▸ **Rendered chart images**
--- START ---

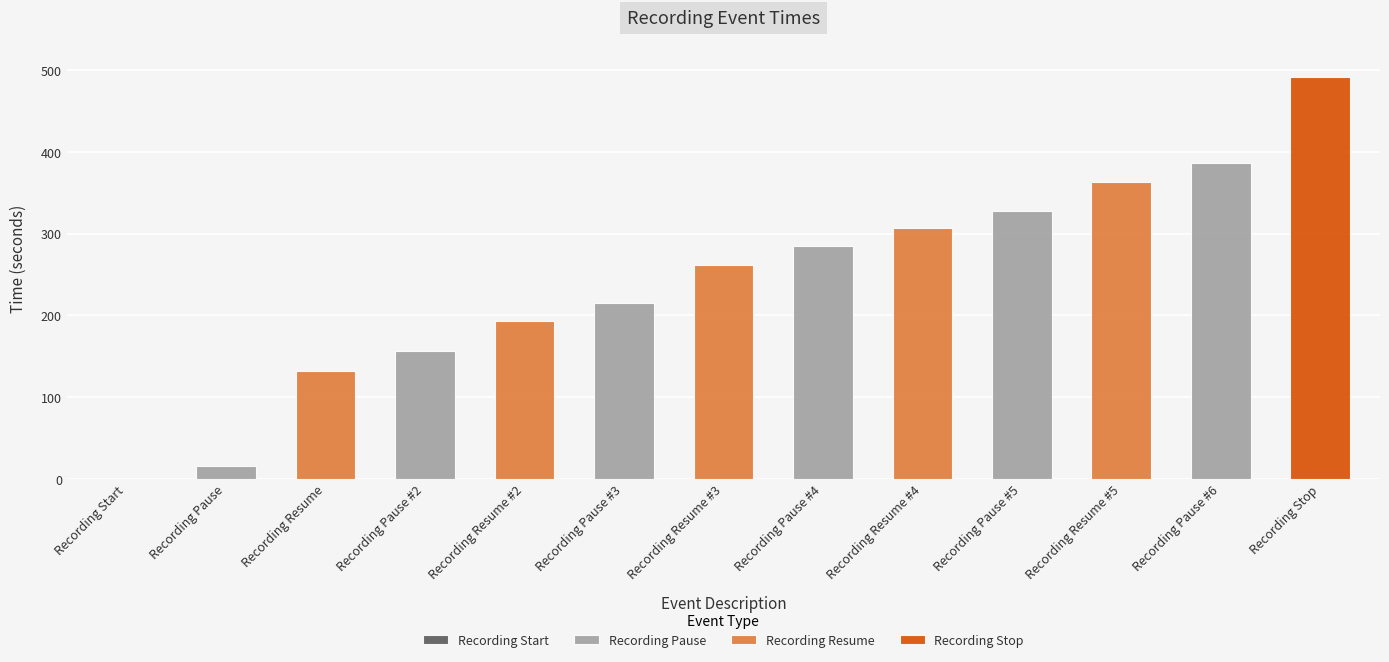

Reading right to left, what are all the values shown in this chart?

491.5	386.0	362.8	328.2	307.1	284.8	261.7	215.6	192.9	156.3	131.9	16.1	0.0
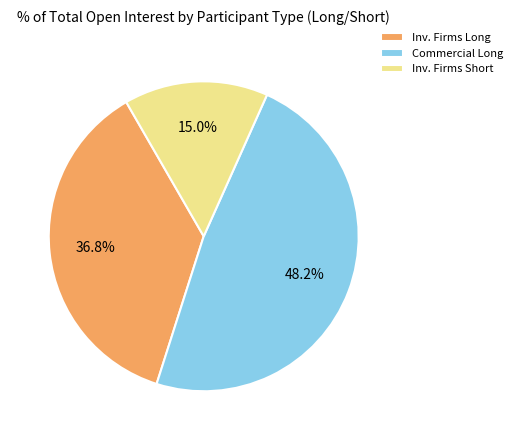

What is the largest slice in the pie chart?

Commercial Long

--- END ---

▸ **Task to carry out**
Can you reproduce the text of all the entries above word for word, leaving out the pictures?

▸ **Answer to this exercise**
Reading right to left, what are all the values shown in this chart?

491.5	386.0	362.8	328.2	307.1	284.8	261.7	215.6	192.9	156.3	131.9	16.1	0.0

What is the largest slice in the pie chart?

Commercial Long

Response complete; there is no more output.